→ Material supplied:
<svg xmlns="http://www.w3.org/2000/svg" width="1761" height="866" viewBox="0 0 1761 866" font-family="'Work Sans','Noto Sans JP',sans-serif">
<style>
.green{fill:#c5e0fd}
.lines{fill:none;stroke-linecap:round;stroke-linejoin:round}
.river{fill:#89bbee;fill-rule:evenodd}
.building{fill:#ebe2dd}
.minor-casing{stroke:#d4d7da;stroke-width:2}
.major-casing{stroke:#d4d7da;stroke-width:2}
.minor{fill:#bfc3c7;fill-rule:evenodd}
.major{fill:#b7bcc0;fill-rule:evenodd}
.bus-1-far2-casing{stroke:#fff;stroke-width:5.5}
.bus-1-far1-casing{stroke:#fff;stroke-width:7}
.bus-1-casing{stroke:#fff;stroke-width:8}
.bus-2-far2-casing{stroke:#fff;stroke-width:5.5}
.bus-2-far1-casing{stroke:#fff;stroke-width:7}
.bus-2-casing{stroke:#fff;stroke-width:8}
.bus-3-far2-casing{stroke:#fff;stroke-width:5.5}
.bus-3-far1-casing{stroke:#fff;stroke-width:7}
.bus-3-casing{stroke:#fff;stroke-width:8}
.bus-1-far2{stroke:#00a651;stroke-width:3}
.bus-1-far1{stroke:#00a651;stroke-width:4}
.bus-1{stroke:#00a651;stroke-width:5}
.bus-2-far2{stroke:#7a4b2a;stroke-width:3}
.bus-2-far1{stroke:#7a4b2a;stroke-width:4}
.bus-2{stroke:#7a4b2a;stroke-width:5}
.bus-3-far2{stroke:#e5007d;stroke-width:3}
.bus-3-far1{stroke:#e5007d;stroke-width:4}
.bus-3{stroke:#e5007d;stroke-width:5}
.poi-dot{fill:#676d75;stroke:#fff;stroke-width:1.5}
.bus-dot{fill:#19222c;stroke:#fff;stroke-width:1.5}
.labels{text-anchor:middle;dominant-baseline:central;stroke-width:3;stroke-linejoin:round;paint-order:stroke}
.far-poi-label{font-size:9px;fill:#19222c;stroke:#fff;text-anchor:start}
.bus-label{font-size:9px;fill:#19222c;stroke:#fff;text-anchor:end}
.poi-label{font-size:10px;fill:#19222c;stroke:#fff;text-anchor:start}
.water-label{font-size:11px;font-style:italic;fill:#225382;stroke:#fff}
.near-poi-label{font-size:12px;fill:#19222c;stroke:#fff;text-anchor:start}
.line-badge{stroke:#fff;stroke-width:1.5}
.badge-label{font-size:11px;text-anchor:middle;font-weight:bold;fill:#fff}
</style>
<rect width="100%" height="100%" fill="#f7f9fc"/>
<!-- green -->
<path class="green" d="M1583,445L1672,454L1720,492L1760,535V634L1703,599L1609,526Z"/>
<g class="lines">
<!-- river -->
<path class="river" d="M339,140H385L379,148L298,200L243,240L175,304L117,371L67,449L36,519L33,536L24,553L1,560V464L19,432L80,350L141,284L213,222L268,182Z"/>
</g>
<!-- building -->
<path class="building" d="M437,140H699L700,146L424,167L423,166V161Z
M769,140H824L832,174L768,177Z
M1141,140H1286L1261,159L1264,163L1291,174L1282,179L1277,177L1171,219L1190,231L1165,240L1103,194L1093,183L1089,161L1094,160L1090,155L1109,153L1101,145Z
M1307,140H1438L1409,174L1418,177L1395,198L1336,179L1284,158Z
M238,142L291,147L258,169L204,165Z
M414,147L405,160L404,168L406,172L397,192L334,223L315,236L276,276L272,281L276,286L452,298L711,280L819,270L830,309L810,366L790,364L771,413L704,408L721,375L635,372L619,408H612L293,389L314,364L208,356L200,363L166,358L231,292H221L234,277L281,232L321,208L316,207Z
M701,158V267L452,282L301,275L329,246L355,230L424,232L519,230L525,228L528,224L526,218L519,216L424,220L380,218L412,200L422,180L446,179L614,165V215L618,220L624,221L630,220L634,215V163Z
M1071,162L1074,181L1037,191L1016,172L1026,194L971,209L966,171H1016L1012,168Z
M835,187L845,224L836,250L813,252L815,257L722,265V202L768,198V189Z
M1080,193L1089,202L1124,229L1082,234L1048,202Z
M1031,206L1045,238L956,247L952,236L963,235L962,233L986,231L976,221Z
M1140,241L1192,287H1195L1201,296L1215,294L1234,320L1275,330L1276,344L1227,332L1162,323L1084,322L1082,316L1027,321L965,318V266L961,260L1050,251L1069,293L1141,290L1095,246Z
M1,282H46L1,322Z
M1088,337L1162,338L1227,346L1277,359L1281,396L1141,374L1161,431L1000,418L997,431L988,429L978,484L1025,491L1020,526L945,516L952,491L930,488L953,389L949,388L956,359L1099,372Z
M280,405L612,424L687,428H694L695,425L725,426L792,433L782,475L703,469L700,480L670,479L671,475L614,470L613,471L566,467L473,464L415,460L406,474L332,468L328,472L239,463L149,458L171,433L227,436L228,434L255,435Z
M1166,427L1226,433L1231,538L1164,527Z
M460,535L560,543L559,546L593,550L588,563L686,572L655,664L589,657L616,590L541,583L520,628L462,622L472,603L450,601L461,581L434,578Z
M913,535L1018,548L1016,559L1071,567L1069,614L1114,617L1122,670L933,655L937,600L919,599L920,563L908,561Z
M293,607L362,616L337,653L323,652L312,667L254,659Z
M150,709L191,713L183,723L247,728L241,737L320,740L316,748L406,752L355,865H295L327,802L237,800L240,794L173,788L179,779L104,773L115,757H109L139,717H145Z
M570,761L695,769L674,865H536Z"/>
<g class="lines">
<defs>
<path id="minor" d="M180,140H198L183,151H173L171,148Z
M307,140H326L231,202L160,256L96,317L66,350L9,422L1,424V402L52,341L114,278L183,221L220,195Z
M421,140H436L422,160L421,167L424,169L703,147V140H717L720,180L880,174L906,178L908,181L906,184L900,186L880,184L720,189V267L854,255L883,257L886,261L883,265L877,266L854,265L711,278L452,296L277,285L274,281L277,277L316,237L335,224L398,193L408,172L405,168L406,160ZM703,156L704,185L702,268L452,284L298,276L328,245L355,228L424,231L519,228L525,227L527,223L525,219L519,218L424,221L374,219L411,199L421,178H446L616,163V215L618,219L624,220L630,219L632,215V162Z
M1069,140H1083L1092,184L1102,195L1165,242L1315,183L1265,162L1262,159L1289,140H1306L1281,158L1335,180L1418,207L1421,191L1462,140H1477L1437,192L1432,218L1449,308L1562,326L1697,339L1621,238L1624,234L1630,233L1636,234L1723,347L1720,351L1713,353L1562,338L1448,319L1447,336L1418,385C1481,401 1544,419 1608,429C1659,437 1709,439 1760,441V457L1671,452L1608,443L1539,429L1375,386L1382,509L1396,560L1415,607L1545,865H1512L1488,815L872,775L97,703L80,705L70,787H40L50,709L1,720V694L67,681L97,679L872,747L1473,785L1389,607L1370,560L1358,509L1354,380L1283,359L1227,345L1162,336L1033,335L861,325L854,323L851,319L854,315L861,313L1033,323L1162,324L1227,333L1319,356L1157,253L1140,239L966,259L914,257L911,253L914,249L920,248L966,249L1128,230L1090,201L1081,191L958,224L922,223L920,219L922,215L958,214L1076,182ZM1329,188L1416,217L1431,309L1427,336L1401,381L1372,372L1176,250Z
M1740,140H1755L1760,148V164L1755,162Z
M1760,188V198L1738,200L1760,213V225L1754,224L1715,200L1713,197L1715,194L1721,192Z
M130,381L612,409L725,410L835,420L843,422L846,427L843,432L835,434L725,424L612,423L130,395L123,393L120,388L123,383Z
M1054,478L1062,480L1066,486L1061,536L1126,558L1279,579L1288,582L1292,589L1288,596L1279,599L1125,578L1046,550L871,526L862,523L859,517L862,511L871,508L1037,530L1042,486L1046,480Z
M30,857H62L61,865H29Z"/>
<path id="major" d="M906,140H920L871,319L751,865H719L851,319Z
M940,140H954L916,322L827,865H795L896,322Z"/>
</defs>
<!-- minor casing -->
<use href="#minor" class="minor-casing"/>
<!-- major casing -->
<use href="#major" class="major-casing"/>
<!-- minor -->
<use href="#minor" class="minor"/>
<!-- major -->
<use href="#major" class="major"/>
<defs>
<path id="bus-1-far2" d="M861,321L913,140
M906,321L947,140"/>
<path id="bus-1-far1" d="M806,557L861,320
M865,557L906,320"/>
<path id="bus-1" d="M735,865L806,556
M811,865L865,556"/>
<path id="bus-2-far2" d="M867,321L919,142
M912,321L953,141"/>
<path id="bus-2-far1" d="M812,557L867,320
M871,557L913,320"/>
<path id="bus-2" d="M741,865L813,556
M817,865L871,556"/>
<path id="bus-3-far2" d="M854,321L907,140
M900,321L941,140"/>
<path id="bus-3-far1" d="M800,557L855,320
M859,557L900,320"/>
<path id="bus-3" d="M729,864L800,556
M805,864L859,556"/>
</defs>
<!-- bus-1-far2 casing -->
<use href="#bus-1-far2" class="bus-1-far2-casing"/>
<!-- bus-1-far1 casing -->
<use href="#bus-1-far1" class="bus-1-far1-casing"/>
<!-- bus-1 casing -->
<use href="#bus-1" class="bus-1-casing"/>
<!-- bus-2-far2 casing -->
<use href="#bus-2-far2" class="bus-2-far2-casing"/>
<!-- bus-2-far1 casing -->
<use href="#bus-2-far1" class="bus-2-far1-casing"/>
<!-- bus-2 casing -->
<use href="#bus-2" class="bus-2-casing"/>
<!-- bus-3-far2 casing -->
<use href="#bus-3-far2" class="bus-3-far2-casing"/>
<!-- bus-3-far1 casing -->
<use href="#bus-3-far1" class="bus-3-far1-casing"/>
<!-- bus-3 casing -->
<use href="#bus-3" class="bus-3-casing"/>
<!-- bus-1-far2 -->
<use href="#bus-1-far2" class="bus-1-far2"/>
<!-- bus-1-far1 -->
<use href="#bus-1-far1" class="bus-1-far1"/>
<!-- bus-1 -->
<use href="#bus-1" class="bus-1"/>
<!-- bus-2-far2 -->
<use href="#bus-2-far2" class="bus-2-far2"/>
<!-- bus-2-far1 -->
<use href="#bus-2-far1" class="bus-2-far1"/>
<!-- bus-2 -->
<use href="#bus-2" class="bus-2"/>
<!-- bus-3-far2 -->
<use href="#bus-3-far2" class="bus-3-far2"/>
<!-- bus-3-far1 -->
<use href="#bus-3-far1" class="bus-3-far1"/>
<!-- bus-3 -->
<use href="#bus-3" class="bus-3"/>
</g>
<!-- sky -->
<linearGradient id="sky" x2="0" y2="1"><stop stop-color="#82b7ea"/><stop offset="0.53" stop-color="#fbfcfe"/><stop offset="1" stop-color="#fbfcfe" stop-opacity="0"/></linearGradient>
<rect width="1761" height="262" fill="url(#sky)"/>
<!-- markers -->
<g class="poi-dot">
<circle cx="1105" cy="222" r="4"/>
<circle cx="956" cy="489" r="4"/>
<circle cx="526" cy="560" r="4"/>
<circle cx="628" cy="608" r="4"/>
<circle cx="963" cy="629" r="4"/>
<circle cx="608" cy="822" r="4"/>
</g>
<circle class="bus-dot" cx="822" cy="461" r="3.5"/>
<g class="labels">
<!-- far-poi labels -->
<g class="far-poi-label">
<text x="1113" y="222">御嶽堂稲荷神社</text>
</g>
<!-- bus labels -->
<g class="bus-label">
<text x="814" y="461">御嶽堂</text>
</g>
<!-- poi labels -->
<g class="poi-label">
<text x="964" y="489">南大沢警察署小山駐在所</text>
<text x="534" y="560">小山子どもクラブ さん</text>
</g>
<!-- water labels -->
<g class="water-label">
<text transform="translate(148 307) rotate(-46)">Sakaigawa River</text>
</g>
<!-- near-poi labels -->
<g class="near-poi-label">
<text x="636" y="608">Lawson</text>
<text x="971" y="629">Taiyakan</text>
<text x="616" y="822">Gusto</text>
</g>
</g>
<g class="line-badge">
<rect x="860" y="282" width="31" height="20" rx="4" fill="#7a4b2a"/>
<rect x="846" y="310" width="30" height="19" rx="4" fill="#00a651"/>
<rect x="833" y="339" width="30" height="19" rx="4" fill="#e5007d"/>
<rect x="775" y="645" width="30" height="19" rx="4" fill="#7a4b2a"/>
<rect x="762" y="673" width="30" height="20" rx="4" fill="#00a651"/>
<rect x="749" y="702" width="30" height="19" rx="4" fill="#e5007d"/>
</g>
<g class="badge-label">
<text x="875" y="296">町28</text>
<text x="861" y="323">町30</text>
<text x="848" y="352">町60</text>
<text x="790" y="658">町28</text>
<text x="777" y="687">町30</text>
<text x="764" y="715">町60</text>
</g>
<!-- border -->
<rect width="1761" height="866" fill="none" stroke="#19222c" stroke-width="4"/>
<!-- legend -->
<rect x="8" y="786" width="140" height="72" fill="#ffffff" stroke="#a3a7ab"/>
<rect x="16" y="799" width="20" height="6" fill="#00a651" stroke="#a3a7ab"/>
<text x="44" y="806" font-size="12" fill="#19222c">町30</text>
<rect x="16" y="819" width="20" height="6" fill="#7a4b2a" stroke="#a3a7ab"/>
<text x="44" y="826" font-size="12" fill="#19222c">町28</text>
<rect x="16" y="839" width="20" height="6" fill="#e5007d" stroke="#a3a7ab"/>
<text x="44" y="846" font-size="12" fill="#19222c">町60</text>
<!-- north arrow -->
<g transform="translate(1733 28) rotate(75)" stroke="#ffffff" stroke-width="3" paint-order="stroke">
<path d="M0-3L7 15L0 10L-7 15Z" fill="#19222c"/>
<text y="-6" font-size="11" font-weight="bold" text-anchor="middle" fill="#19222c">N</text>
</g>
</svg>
---
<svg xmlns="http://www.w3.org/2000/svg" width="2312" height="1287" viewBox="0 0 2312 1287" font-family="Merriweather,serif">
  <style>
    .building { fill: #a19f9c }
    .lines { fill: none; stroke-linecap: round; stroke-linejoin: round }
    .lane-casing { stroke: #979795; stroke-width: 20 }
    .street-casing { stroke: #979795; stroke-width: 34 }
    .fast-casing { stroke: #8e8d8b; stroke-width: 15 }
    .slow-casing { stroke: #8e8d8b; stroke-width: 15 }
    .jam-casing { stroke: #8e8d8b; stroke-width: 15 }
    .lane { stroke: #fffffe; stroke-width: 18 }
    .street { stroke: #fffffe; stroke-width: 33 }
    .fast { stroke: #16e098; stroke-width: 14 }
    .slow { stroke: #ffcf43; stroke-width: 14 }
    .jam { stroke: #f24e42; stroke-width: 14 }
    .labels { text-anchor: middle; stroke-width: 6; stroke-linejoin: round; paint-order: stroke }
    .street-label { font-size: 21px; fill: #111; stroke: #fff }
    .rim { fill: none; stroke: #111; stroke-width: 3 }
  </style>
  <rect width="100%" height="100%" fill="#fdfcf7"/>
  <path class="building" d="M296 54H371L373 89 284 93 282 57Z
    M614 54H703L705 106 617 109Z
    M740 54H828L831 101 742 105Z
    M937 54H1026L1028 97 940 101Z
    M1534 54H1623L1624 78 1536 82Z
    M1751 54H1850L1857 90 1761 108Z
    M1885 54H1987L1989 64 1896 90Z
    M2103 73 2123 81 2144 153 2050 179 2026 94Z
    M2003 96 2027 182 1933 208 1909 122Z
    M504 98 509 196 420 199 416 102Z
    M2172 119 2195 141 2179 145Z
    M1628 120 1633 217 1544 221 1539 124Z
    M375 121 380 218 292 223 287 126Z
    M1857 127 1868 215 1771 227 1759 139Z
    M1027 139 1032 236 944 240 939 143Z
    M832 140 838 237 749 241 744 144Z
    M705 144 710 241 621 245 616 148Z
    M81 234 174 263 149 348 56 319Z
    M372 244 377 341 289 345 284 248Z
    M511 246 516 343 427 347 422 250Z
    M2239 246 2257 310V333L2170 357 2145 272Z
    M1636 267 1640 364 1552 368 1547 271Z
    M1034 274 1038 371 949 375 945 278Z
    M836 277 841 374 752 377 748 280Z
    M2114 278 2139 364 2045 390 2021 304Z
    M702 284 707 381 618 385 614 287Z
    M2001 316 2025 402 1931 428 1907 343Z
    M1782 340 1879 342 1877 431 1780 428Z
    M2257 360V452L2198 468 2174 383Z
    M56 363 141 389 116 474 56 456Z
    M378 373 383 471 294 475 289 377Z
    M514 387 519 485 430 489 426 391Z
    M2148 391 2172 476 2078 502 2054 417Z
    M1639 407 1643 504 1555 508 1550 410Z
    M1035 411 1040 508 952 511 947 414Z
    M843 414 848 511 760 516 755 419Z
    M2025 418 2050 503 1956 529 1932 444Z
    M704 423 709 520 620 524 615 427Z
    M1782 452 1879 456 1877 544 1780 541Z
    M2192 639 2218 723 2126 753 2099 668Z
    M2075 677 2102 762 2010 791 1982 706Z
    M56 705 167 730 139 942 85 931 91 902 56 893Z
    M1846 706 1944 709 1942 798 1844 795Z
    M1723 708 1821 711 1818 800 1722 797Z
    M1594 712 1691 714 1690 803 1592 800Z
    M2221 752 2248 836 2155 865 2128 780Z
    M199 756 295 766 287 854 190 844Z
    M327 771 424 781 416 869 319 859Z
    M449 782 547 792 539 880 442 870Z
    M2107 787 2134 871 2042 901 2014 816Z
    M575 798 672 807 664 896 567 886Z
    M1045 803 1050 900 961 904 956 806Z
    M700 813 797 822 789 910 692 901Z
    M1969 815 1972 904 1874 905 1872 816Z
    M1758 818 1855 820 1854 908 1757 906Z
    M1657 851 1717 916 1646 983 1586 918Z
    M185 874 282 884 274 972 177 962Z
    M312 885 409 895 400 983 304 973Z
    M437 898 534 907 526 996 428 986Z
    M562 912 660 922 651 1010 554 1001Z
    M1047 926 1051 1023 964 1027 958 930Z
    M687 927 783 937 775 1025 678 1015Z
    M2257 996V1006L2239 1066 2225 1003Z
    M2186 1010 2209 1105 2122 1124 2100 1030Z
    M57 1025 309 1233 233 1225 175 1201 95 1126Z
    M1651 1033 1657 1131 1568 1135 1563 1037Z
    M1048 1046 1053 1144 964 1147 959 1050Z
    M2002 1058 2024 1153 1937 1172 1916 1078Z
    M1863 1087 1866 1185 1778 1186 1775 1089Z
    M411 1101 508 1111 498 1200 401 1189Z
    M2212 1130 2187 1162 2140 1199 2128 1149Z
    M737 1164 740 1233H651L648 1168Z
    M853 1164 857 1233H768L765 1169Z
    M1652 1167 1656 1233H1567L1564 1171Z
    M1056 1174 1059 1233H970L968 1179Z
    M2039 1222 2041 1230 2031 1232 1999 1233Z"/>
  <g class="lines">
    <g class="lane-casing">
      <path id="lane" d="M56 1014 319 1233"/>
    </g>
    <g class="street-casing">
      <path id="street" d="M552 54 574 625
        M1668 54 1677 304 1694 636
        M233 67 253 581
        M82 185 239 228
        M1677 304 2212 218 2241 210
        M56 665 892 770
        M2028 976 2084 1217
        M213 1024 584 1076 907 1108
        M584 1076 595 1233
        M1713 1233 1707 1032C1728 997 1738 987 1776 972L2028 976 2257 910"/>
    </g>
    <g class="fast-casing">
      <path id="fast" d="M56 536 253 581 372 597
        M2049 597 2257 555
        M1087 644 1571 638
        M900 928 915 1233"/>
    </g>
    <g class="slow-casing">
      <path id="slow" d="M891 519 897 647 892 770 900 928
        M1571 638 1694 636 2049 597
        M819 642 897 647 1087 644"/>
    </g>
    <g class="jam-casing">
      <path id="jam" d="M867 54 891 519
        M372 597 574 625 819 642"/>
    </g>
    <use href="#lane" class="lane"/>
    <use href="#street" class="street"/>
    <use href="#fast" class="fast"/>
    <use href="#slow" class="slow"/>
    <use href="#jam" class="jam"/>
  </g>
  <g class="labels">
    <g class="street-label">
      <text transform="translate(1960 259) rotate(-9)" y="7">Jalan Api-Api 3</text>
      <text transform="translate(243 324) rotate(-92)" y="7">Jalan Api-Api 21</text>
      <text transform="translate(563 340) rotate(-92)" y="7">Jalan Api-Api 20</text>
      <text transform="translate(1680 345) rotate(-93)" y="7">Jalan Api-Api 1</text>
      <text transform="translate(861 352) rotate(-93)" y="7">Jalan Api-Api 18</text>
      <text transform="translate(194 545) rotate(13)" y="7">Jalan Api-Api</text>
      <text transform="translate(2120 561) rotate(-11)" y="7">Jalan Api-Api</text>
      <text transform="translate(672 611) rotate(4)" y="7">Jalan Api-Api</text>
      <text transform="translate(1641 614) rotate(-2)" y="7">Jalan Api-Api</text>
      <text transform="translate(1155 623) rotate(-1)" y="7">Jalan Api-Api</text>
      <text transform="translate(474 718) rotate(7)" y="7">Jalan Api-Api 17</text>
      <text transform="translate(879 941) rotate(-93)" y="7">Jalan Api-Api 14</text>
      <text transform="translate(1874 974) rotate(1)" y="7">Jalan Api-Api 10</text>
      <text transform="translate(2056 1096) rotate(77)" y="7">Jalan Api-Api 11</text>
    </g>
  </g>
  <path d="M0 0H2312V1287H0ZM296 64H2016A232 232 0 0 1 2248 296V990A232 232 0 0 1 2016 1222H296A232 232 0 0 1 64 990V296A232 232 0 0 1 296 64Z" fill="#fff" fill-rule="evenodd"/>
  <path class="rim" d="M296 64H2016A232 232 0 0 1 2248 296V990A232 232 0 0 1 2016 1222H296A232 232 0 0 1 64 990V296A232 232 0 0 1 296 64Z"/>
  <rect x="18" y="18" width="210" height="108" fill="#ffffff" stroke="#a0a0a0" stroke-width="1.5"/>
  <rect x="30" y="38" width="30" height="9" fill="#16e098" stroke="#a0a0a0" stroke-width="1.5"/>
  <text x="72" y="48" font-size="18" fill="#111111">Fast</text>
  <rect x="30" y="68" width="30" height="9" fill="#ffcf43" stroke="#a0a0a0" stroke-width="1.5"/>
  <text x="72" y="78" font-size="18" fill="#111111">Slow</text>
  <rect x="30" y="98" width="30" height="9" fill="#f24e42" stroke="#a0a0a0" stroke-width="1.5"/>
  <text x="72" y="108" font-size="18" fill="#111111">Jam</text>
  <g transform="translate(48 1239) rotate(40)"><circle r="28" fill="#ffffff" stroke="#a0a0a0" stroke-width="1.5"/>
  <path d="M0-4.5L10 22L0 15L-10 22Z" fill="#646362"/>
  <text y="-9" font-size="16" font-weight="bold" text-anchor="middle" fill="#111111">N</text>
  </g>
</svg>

→ Assignment:
Only the lines from the one containing "M378 373 383 471 294 475 289 377Z" through the one containing "M1056 1174 1059 1233H970L968 1179Z" are to be retyped, both boundary lines included, with no other material.

→ Solved exercise:
    M378 373 383 471 294 475 289 377Z
    M514 387 519 485 430 489 426 391Z
    M2148 391 2172 476 2078 502 2054 417Z
    M1639 407 1643 504 1555 508 1550 410Z
    M1035 411 1040 508 952 511 947 414Z
    M843 414 848 511 760 516 755 419Z
    M2025 418 2050 503 1956 529 1932 444Z
    M704 423 709 520 620 524 615 427Z
    M1782 452 1879 456 1877 544 1780 541Z
    M2192 639 2218 723 2126 753 2099 668Z
    M2075 677 2102 762 2010 791 1982 706Z
    M56 705 167 730 139 942 85 931 91 902 56 893Z
    M1846 706 1944 709 1942 798 1844 795Z
    M1723 708 1821 711 1818 800 1722 797Z
    M1594 712 1691 714 1690 803 1592 800Z
    M2221 752 2248 836 2155 865 2128 780Z
    M199 756 295 766 287 854 190 844Z
    M327 771 424 781 416 869 319 859Z
    M449 782 547 792 539 880 442 870Z
    M2107 787 2134 871 2042 901 2014 816Z
    M575 798 672 807 664 896 567 886Z
    M1045 803 1050 900 961 904 956 806Z
    M700 813 797 822 789 910 692 901Z
    M1969 815 1972 904 1874 905 1872 816Z
    M1758 818 1855 820 1854 908 1757 906Z
    M1657 851 1717 916 1646 983 1586 918Z
    M185 874 282 884 274 972 177 962Z
    M312 885 409 895 400 983 304 973Z
    M437 898 534 907 526 996 428 986Z
    M562 912 660 922 651 1010 554 1001Z
    M1047 926 1051 1023 964 1027 958 930Z
    M687 927 783 937 775 1025 678 1015Z
    M2257 996V1006L2239 1066 2225 1003Z
    M2186 1010 2209 1105 2122 1124 2100 1030Z
    M57 1025 309 1233 233 1225 175 1201 95 1126Z
    M1651 1033 1657 1131 1568 1135 1563 1037Z
    M1048 1046 1053 1144 964 1147 959 1050Z
    M2002 1058 2024 1153 1937 1172 1916 1078Z
    M1863 1087 1866 1185 1778 1186 1775 1089Z
    M411 1101 508 1111 498 1200 401 1189Z
    M2212 1130 2187 1162 2140 1199 2128 1149Z
    M737 1164 740 1233H651L648 1168Z
    M853 1164 857 1233H768L765 1169Z
    M1652 1167 1656 1233H1567L1564 1171Z
    M1056 1174 1059 1233H970L968 1179Z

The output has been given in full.